Bild: Die Geraer Verkehrsbetriebe sind pleite – die Busse fahren weiter.
DRESDEN taz | Gera, einst Residenz der Reußenfürsten, in der DDR
Bezirkshauptstadt und jetzt mit knapp 100.000 Einwohnern noch drittgrößte
Stadt Thüringens, ist so pleite, wie eine Kommune nur pleite sein kann.
Nachdem Ende Juni das Thüringer Landesverwaltungsamt eine weitere
Kreditaufnahme der Stadt abgelehnt und der Stadtrat einen Notverkauf von
rund 7.000 kommunalen Wohnungen verhindert hatte, meldete die
Stadtwerke-Holding Insolvenz an. Die Geraer Verkehrsbetriebe GVB als eines
von sieben Tochterunternehmen folgten im Juli.
Der Schuldenberg der Stadtwerke war in rund zwei Jahrzehnten auf 224
Millionen Euro angewachsen. Die 300 Mitarbeiter der Verkehrsbetriebe
erhalten zunächst für drei Monate Insolvenzgeld; der Betrieb wird
fortgeführt.
Der Eklat überrascht in Gera nicht wirklich. Im November des vorigen Jahres
sorgte das Alarmzeichen eines spontanen Schließungstags aller
Kultureinrichtungen bundesweit für Aufsehen. Schon 2010 gab es keinen
bestätigten Haushalt, und auch in diesem Jahr bleiben die Ansätze in der
Schwebe.
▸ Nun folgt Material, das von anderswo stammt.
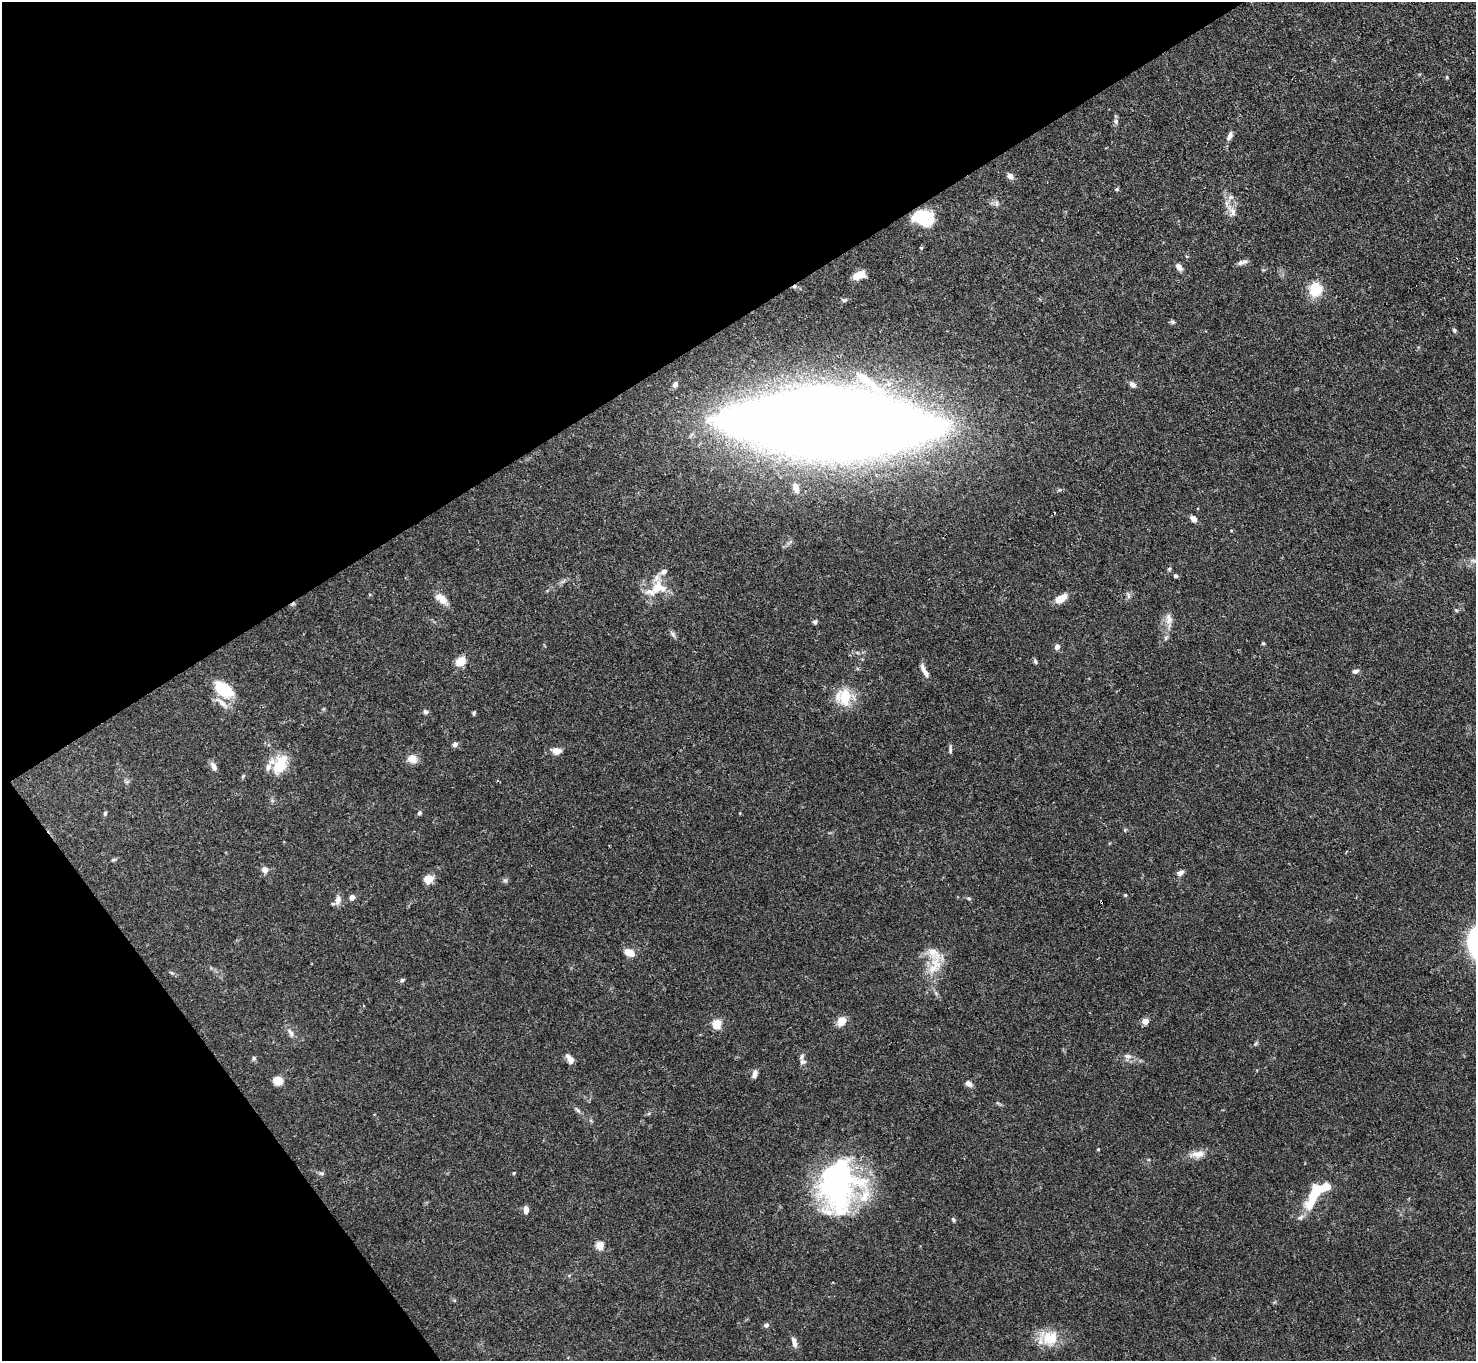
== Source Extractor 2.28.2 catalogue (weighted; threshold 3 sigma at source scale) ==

Unter dem Druck der Kommunalaufsicht wurde ein
Konsolidierungskonzept beschlossen, mit dem Gera in zehn Jahren 100
Millionen Euro sparen will und das der Stadt praktisch keinerlei
Investitionen mehr erlaubt.
Die Stadtwerke-Holding war als Aktiengesellschaft mit der Stadt als
einziger Gesellschafterin gegründet worden, um den Stadthaushalt von den
Bilanzen der Versorger zu entlasten und eine vergleichsweise lächerliche
Steuersumme zu sparen.
Dieses in vielen Kommunen übliche Ausgliederungs- und Verbundverfahren
funktionierte in Gera immer schlechter, wie jetzt auch die parteilose
Oberbürgermeisterin Viola Hahn konstatiert. Zuschussbetriebe wie die GVB
konnten immer weniger auf eine Querfinanzierung durch die gewinnbringende
Energieversorgung hoffen, weil auch deren Gewinne schrumpften. Schon im
Jahr 2000 musste sie teilprivatisiert werden, der französische
Energiekonzern GDF Suez stieg zu 49,9 Prozent ein. Den hohen Kaufpreis
ließen sich die Franzosen mit einer langfristig vorteilhaften Klausel
vergüten: Gewinne werden mit der Stadt geteilt, das Verlustrisiko bleibt an
Gera hängen.
## Politik mit Visionen
Spätestens seit 2005 waren die Fakten bekannt, meint der
CDU-Fraktionsvorsitzende Hans-Jörg Dannenberg im Stadtrat. „Es gab aber
offensichtlich mehr ’Visionäre‘ als politisch Handelnde mit
Realitätsbezug!“ Die früheren Oberbürgermeister und
Aufsichtsratsvorsitzenden Ralf Rauch und Norbert Vornehm wiederum machen in
Zeitungsinterviews jetzt ihre Nachfolger verantwortlich.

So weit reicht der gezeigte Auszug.